TLDR
- New York lawsuit seeks ownership of 39,069 dormant Bitcoin addresses, including wallets linked to Satoshi Nakamoto.
- Plaintiffs claim each wallet is worth under $10 because private keys remain unavailable.
- Galaxy Digital values the listed dormant Bitcoin wallets at about $293.5 billion today.
- The case uses New York lost-property law to argue silent wallets show abandonment.
- Even with judgment, plaintiffs cannot move coins without the private keys.
A New York lawsuit is testing how old property laws may apply to dormant Bitcoin wallets. The case targets 39,069 Bitcoin addresses, including wallets linked to Satoshi Nakamoto.
The amended complaint was filed by a pseudonymous plaintiff named Noah Doe. Two Wyoming entities, ABC Company and XYZ Company, also joined the claim.
Together, the addresses hold nearly 3.8 million BTC. That equals about 18% of Bitcoin’s fixed 21 million supply.
Plaintiffs claim dormant Bitcoin wallets are lost property
The lawsuit argues that the wallets qualify as abandoned property under New York law. It says the addresses were found, reported, and left unclaimed for more than one year.
According to the complaint, the plaintiffs gave USB drives to the New York Police Department’s 17th Precinct. These drives listed the Bitcoin addresses named in the case.
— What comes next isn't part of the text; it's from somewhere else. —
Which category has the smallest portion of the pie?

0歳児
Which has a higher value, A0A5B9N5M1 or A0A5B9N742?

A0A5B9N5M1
The plaintiffs also sent notices through Bitcoin’s OP_RETURN feature. They said the messages gave wallet owners a chance to respond within 90 days.
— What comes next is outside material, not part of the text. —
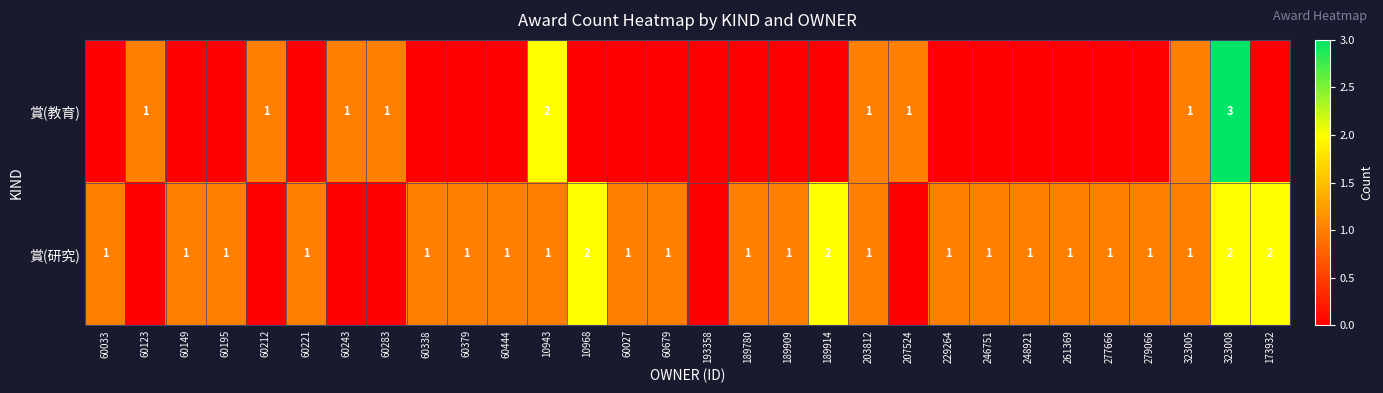

The 賞(教育) series shows 3 at 10943. True or false?

False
The legal claim relies on Article 7-B of New York’s Personal Property Law. That law lets a finder seek title to lost property after certain steps are completed.
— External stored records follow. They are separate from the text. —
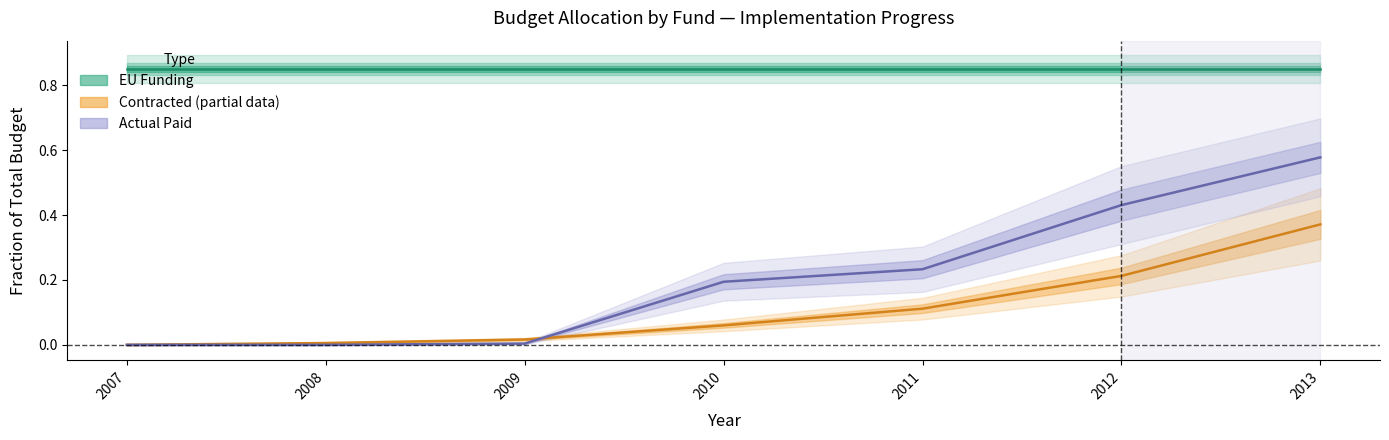

Where do Contracted Total and Actual Paid Total first cross each other?

2009 and 2010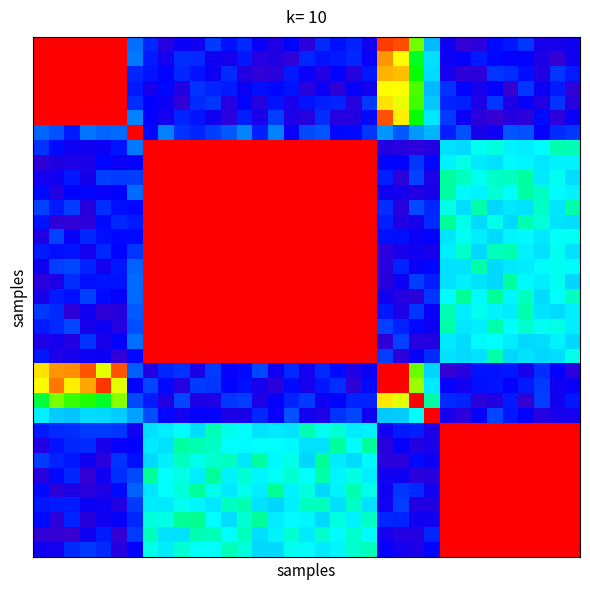

How many series are shown in this chart?

35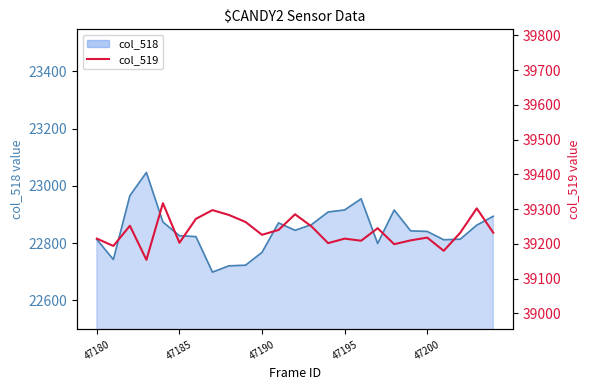

Reading left to right, what are all the values shown in this chart?

col_518 line: 22813	22743	22966	23047	22874	22826	22823	22699	22721	22723	22768	22871	22845	22865	22909	22916	22955	22799	22916	22843	22841	22812	22814	22863	22894
col_519: 39215	39194	39252	39154	39317	39203	39272	39297	39283	39263	39226	39240	39285	39250	39202	39215	39209	39245	39199	39210	39218	39180	39232	39302	39232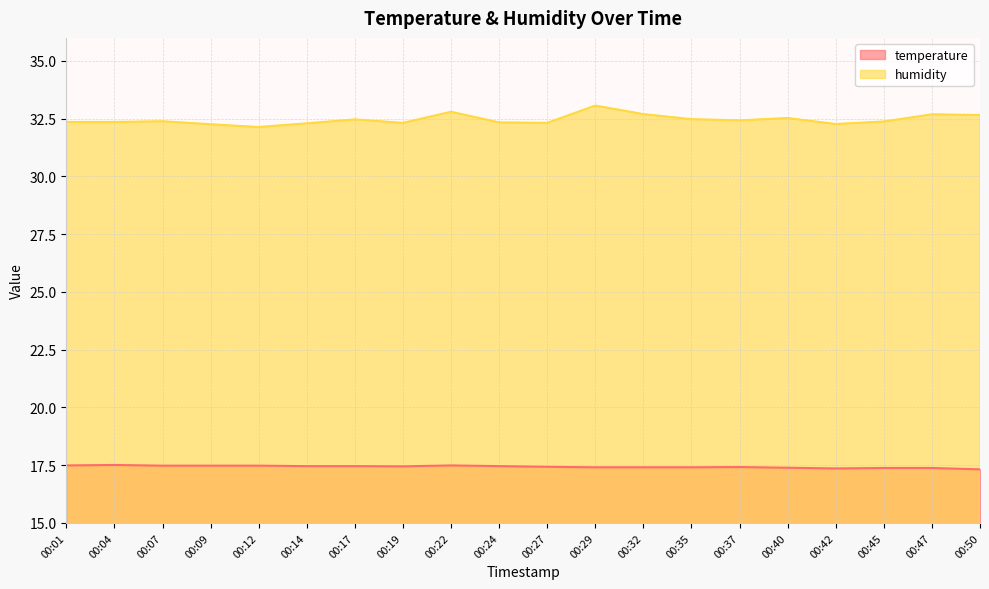

Reading left to right, extract all data points from this chart.

temperature: 17.5	17.5	17.5	17.5	17.5	17.5	17.5	17.4	17.5	17.5	17.4	17.4	17.4	17.4	17.4	17.4	17.4	17.4	17.4	17.3
humidity: 32.4	32.4	32.4	32.3	32.1	32.3	32.5	32.3	32.8	32.3	32.3	33.1	32.7	32.5	32.4	32.5	32.3	32.4	32.7	32.7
However, Bitcoin wallets are not physical items. They exist on a public blockchain, and control depends on private cryptographic keys.
Satoshi-linked wallets valued below $10 in court claim
The lawsuit says each wallet should be valued below $10. Plaintiffs argue this is because the private keys are unavailable.
That claim creates a sharp divide with blockchain data. Galaxy Digital said the 39,069 addresses hold about $293.5 billion in Bitcoin.
The average address in the case holds 97.25 BTC. Galaxy said that amount is worth roughly $7.5 million at current prices.
The median wallet holds exactly 50 BTC. That figure matches Bitcoin’s early block reward and points to mining activity from the network’s first years.
Galaxy also said about 21,923 addresses show the Patoshi mining pattern. Researchers have long linked that pattern to wallets tied to Satoshi Nakamoto.
Those addresses hold around 1.096 million BTC. They remain among the most watched dormant coins on the Bitcoin ledger.
The case also names other unusual wallets. These include a wallet linked to the 2011 Mt. Gox breach and a known burn address.
Court ruling would not unlock the Bitcoin
A court order would not give the plaintiffs direct access to the Bitcoin. Only the private keys can move coins from those wallets.
Still, a favorable ruling could create legal pressure later. If any coins move to an exchange, custodian, or bank, plaintiffs could seek account freezes.
That would force wallet owners to appear in court. It could also require them to prove their ownership and identity.
The plaintiff is allowed to proceed under a pseudonym. Justice Kathy J. King granted that request due to claimed safety concerns.
Yet the case may force real owners to reveal themselves. This creates a conflict between privacy and property defense.
Galaxy Digital said a technical default could occur by late June 2026. That may happen if no wallet owner responds to the legal notices.
However, a default does not guarantee title. A judge must still review the claim, the service method, and the wallet valuation.
The main legal question remains simple but difficult. Can long-dormant Bitcoin be treated as abandoned property under New York law?
The answer may depend on whether silence proves abandonment. It may also depend on whether a court accepts a value below $10 per wallet.